Carlo had spent all afternoon interviewing for a new job. He began filling out all the papers. The HR manager then questioned him at length about his training and past work experience. After the interview, Carlo was given a tour of the plant and was introduced to people he would be working with.
Finally, he was taken to the general manager’s office. The manager rose from his chair, shook his hand, and asked him to sit down. “You seem to be very qualified,” he said, “and we would like you to come work for us. We will offer you a good insurance plan and other benefits. We will pay you P 25,000 a month starting today, and then in three months, we will raise it to P 35,000 a month. When would you like to start?”
Carlo confidently replied: “In three months, sir.”
Now I am not sure whether this kind of confidence Carlo exhibited would help him land the job or not. Still, seriously, confidence has been highly correlated with success, as many HR people have observed.
However, it is important to note that the quality of confidence we refer to is not arrogance or cockiness. These are destructive attitude traits that guarantee career and business downfall. Confidence is the quiet belief in getting things done or achieving goals without the hubris brought about by arrogance.
If you an entrepreneur, confidence helps you take risks and pursue opportunities. People who are without confidence would let insecurity prevail for fear of failure. Confident career people are perceived as more attractive and appealing. Thus, they cultivate a bigger circle of high-quality relationships.
Christina DesMarais writes an article for Inc. magazine that says there are seven things confident people say. I will quote her piece almost verbatim and then add a little commentary of my own. Take a look at the list and figure out if you find yourself saying the same things too:
1. “I wouldn’t worry about it.”
Go to a confident friend with a list of “what-ifs” or reasons why something may turn out badly, and you’ll likely hear this kind of reassurance. It’s because confident people generally don’t worry. They understand that even if something goes wrong, they can handle it. It’s the persistent feeling that regardless of what happens – good or bad – they will cope.
2. “Go for it.”
Along with a lack of anxiety comes a sense of optimism. Truly confident people expect good things to happen. At the same time, their track record of making good decisions means they also possess the ability to temper their positivity with realistic thinking.

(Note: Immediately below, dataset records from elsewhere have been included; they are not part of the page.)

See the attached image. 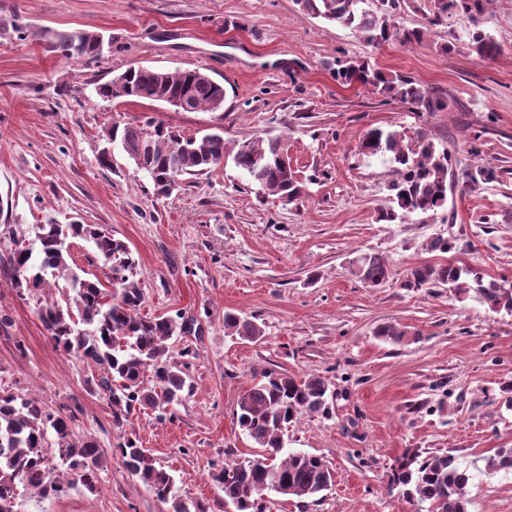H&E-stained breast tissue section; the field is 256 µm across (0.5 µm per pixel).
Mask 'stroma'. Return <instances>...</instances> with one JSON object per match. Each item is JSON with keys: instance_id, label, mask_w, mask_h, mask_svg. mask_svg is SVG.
<instances>
[{"instance_id": "stroma-1", "label": "stroma", "mask_w": 512, "mask_h": 512, "mask_svg": "<svg viewBox=\"0 0 512 512\" xmlns=\"http://www.w3.org/2000/svg\"><path fill=\"white\" fill-rule=\"evenodd\" d=\"M394 22L426 29L424 43L376 46L294 0H0V262L31 242L33 225L98 224L138 260L141 316L183 312L201 327L170 341L193 351L192 387L173 416L120 411L88 385L82 361L54 348L38 317L41 300L62 298L64 280L22 291L0 273V391L73 412L74 433L94 436L104 453L100 493L77 487L44 499L24 490L19 512H167L125 468L118 445L127 437L174 475L173 497L224 512L209 475L259 456L235 409L254 374L270 369L328 382L329 416H302L284 440L323 457L335 481L315 500L270 495L266 512H416L387 485L410 448L451 452L470 469V512H512V473L482 471L485 456L512 448L501 393L512 383V316L445 288L402 285L410 266L450 260L512 277V0H492L487 12L484 29L501 47L493 60L472 49L468 15L433 26L408 8ZM47 29L97 32L112 47L94 62L70 60L42 39ZM340 59L410 76L447 106L422 115L372 88L340 85ZM140 65L209 74L224 86L222 110L96 96L98 84ZM142 116L186 136L219 127L230 143L281 137L306 193L283 203L229 162L156 196L122 154L109 170L99 161L104 132ZM375 128L425 131L455 170L492 167L498 178L453 190L438 214L381 222L393 168L360 148ZM438 237L449 253L430 250ZM363 253L387 260L381 287L355 275ZM228 312L257 322L264 337L227 335ZM389 323L407 329L403 342L375 336Z\"/></svg>"}]
</instances>
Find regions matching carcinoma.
I'll return each mask as SVG.
<instances>
[{
    "label": "carcinoma",
    "instance_id": "carcinoma-1",
    "mask_svg": "<svg viewBox=\"0 0 512 512\" xmlns=\"http://www.w3.org/2000/svg\"><path fill=\"white\" fill-rule=\"evenodd\" d=\"M437 25L450 14L463 13L475 22L484 19L490 0H427ZM365 0H295L308 15L350 28L369 43L384 44L396 38L403 44H420L426 32L401 28L392 18L402 6L415 0H381L374 13L362 7ZM99 34L80 36L47 35L52 48L72 59L98 57ZM471 46L484 59L493 60L500 44L480 27L469 34ZM333 76L341 85L358 82L390 99L408 103L417 112H439L444 98L408 76L386 74L353 61H340ZM185 100L192 112H218L224 104V86L204 78L196 69L174 71L143 67L127 78L122 98L160 102L163 98ZM105 139L134 162L152 183L156 194H171L183 177L203 174L232 159L249 179L266 193L288 204L298 200L302 186L296 172L282 165L284 147L278 137H256L235 144L226 153L224 133L212 132L187 137L154 119L119 123L106 131ZM364 153L383 156L393 164L396 178L389 186L393 206L380 213V220L393 223L403 216L436 214L445 208L448 191L461 186L476 191L497 180L492 168L476 167L455 177L452 155L438 148L422 130L413 137L399 131L371 130L362 141ZM32 246H18L10 257L18 289L42 290L46 275L66 281L69 294L62 301L39 305V319L55 347L75 355L98 372L93 383L113 405L130 409L137 405L163 413L181 401L187 385L185 372L173 360L168 341L174 335L201 328H188L196 318L185 314L143 318V289L136 279L138 261L128 246L93 224H37ZM91 243L95 259L109 269L107 289L98 279L83 277L69 264L67 243ZM355 274L368 288L384 284L390 275L386 260L375 253L355 258ZM405 286H446L460 298H472L489 310L512 315V279L487 274L477 265L453 263L416 265L409 269ZM224 330L232 336L256 342L264 336L255 321L235 313L224 314ZM376 335L393 343L402 342L408 331L395 324H382ZM151 371L150 385L145 372ZM328 383L319 376L296 377L275 370L263 371L239 397L236 420L254 445L266 451L268 463L253 459L226 463L211 473L212 481L224 492V502L236 512H263L265 496L314 498L329 489L334 474L319 456L304 452L283 453L288 425L303 415L329 416ZM72 417L47 410L38 400L13 392L0 393V512H18V487L33 489L46 497H60L80 486L92 493L100 487L103 451L91 436L80 437L71 427ZM127 470L158 499L170 503V512H208L202 502L169 500L173 478L155 465L149 451L128 437L119 445ZM65 466L64 476L50 467L49 454ZM484 472L512 473V448H498L483 458ZM472 475L449 452L422 455L408 450L396 460L388 487L397 489L426 512H469L466 488Z\"/></svg>",
    "mask_w": 512,
    "mask_h": 512
}]
</instances>
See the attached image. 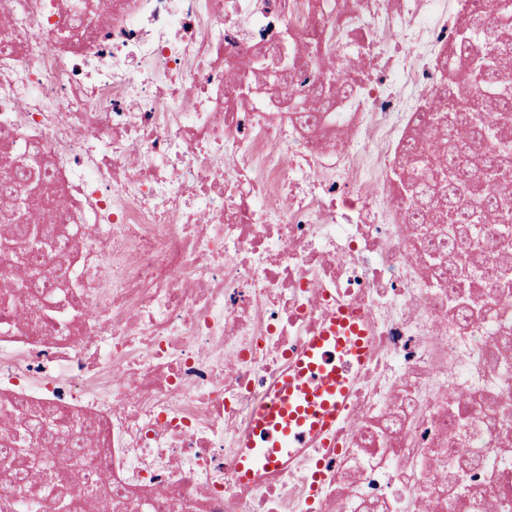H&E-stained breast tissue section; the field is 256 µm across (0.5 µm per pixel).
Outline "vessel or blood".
I'll use <instances>...</instances> for the list:
<instances>
[{
    "label": "vessel or blood",
    "instance_id": "1",
    "mask_svg": "<svg viewBox=\"0 0 512 512\" xmlns=\"http://www.w3.org/2000/svg\"><path fill=\"white\" fill-rule=\"evenodd\" d=\"M369 353L356 310L341 306L306 341L270 398L255 402L240 440L239 483L256 485L259 471H278L306 439L332 431L341 419L355 372Z\"/></svg>",
    "mask_w": 512,
    "mask_h": 512
}]
</instances>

3. “Doing it this way works for me.”
Confident individuals don’t feel compelled to conform to gain acceptance from others. This is the central beauty of confidence – the calm self-assurance that makes others want to follow.
4. “Why not me?”
Instead of waiting around for the next opportunity, confident people seek it out. Maybe it’s building the right relationships, asking for a promotion or otherwise taking a leap of faith. These people have a vision for the future and chart their path to get there.
5. “I need to say something.”
Confident people take a stand regarding matters of right and wrong, yet possess the wisdom to understand which battles are worth fighting. That said, they will back down graciously if proved wrong because they’re secure enough to consider viewpoints other than their own.
6. “Tell me more.”
Confident people listen far more than they talk, are naturally curious, and express a genuine interest in others. Conversely, those who monopolize conversations or brag (ever) have something to prove and are masking insecurity.
7. “Can you help me?”
Everyone has weaknesses, but the self-assured is not afraid to admit them. Instead of worrying about what others will think if they ask for help, confident people are more concerned with self-improvement, gaining valuable skills, and performing a job well.
I love this piece from Christina DesMarais. I particularly love the last point. I have met people who would act and behave arrogantly, thinking they are projecting confidence, but using it as a disguise for deep insecurities. I have met leaders whose presence in the room radiates power and influence, yet they try their best to exude humility.
Even famous author and speaker Jim Collins say that Level 5 leaders in their research show that their most important trait is humility. Confidence comes from competence and the sense of knowing that they are on a mission to serve a cause bigger than themselves. This is the true essence of effective leadership, no egos, but confidently serving.